● **The task**:
What is the number of lines in these records that hold the word "Next"? Reply with that number alone.

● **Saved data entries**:
----
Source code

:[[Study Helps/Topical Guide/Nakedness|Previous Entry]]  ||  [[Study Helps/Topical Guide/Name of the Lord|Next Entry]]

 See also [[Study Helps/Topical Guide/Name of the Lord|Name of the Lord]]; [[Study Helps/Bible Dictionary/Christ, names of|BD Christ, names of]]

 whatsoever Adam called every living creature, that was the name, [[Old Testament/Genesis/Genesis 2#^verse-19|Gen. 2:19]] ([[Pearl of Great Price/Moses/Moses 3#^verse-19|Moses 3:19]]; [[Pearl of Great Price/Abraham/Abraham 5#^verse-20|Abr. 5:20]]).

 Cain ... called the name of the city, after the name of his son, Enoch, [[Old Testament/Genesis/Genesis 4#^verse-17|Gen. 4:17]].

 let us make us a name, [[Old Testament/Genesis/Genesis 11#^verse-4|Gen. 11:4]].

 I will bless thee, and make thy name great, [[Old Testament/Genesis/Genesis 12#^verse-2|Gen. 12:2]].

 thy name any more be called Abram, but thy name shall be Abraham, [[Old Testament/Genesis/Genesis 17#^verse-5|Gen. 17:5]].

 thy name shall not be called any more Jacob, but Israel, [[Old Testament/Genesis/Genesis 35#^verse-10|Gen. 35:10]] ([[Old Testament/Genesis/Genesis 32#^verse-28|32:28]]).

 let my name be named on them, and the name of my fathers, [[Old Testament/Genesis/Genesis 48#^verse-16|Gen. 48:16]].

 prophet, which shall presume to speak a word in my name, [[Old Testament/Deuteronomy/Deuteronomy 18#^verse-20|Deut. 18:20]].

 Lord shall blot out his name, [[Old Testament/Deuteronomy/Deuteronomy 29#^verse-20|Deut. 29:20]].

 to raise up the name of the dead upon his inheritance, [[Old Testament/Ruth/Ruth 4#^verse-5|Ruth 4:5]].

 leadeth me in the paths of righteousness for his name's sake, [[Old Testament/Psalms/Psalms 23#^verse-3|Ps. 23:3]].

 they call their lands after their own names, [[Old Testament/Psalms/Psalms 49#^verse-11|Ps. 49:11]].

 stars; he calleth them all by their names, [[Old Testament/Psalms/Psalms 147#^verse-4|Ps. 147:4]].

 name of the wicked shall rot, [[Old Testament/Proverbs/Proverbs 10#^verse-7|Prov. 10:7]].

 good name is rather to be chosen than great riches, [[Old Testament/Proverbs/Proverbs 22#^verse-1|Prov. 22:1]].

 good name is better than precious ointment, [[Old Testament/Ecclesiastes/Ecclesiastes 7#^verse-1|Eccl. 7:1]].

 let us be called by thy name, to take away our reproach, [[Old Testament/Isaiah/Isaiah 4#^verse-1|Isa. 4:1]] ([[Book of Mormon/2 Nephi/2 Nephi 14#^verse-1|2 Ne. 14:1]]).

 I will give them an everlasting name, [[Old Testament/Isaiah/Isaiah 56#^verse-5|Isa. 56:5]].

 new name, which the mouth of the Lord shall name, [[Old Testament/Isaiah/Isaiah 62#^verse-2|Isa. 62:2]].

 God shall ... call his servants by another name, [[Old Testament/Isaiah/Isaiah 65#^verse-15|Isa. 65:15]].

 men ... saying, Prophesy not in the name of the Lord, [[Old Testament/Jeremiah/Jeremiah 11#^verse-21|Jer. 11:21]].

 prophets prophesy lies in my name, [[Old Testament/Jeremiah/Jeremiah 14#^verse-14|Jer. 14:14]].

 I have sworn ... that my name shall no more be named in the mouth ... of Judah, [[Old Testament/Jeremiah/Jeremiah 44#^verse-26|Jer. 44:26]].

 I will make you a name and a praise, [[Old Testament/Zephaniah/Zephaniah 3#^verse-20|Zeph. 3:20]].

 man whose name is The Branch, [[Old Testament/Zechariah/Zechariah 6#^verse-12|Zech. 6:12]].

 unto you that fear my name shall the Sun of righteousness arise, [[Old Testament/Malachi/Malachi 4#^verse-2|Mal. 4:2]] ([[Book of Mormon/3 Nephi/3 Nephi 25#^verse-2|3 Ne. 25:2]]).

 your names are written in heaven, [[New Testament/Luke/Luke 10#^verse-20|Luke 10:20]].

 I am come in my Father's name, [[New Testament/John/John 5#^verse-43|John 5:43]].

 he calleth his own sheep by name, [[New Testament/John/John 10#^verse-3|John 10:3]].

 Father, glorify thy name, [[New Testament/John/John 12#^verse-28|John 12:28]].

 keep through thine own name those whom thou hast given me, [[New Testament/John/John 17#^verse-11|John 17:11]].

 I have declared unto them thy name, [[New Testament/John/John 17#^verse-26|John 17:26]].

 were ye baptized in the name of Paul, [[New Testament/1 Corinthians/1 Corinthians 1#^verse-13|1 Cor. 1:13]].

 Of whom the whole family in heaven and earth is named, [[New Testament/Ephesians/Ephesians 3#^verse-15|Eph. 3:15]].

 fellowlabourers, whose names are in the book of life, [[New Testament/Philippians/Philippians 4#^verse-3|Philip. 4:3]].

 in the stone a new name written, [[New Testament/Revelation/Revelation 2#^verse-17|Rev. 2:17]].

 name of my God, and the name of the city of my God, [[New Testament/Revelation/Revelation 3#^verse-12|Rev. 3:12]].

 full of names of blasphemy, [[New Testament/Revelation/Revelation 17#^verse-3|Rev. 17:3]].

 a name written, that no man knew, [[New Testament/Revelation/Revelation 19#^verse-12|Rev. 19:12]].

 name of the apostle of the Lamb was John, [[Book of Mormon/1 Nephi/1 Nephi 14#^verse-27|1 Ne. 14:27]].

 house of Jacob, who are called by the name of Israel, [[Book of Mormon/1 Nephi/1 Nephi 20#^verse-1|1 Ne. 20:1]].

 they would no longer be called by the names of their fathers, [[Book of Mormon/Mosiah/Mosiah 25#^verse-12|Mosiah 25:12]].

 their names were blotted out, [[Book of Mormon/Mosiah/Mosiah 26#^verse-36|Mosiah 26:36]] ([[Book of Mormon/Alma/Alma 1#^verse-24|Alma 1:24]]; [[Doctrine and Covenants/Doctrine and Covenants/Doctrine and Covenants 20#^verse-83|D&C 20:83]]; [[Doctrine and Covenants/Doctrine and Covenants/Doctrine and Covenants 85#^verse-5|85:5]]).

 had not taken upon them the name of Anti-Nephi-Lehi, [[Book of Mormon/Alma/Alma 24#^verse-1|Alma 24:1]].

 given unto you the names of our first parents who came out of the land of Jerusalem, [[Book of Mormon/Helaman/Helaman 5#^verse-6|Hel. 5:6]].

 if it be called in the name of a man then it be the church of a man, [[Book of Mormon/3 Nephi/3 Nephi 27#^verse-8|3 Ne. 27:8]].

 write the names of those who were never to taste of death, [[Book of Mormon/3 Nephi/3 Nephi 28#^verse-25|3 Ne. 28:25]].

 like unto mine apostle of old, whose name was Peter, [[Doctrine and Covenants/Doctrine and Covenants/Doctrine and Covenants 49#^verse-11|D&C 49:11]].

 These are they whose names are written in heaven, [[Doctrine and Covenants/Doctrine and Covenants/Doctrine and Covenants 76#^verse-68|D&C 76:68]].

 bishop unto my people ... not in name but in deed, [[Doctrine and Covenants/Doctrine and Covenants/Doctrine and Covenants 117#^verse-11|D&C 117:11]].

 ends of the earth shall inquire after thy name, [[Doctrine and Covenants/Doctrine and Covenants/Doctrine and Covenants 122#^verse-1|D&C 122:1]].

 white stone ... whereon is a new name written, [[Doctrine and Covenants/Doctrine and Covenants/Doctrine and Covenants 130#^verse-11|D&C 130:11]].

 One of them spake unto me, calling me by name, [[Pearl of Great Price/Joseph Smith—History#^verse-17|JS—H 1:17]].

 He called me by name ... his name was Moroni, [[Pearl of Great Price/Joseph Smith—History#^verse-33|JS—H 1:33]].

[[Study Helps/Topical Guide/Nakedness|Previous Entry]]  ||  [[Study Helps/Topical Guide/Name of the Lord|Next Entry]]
----
● **Answer to this problem**:
2